_Records for the task_
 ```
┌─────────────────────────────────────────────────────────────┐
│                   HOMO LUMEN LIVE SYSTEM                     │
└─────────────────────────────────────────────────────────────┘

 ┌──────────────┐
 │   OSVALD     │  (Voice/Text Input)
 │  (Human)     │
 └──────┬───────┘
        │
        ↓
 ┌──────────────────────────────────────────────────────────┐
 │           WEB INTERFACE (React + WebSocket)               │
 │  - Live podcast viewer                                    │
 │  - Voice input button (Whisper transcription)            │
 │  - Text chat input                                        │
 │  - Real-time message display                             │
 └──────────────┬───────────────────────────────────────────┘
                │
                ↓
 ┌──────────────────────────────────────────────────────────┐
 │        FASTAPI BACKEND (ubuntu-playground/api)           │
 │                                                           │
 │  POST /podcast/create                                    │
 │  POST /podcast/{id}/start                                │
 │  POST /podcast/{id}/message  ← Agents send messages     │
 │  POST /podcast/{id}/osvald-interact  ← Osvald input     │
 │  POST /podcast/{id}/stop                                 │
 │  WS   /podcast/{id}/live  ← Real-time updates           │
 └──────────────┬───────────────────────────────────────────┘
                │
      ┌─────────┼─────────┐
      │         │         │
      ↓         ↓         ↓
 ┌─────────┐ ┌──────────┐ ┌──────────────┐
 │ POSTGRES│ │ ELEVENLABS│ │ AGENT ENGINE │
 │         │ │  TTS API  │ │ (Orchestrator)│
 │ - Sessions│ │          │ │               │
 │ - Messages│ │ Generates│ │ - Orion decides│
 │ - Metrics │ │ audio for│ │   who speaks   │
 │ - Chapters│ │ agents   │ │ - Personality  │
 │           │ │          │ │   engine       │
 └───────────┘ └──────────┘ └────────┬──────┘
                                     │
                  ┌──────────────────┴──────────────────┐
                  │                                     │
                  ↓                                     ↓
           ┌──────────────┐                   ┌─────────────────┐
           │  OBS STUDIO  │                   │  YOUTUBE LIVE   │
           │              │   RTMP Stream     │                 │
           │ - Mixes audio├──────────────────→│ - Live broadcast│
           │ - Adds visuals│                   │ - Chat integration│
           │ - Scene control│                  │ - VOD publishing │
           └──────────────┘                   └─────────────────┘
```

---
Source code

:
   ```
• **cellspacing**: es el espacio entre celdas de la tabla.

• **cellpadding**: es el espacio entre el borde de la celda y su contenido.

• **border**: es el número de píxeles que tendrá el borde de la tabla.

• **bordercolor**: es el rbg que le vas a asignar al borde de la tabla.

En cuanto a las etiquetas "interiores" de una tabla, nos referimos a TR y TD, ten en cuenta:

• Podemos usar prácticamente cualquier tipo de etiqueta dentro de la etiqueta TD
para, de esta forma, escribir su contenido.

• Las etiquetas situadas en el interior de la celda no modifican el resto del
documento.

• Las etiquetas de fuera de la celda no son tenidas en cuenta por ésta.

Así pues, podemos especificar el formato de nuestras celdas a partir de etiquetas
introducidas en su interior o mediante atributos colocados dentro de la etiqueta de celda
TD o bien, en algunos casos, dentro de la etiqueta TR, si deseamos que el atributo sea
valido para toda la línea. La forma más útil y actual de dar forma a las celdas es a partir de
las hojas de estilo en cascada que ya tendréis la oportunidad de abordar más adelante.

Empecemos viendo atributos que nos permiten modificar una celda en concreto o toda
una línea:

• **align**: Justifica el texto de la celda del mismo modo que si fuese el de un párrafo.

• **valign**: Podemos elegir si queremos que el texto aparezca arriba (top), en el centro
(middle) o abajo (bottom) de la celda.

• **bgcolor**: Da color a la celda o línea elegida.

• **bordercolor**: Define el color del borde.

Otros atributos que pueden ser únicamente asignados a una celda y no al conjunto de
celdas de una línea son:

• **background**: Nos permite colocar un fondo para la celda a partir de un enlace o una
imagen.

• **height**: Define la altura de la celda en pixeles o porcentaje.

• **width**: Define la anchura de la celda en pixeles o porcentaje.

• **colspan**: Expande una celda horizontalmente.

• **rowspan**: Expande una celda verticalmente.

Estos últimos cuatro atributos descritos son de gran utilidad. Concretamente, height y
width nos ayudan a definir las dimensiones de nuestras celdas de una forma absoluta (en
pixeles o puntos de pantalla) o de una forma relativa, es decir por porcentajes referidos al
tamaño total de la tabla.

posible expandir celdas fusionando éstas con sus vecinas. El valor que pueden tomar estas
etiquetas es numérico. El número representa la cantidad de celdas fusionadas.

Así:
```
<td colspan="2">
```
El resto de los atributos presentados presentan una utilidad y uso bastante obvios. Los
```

_Problem_
What is needed is every line of the records that contains the word "audio".

_Exercise solution_
 │ - Metrics │ │ audio for│ │   who speaks   │
           │ - Mixes audio├──────────────────→│ - Live broadcast│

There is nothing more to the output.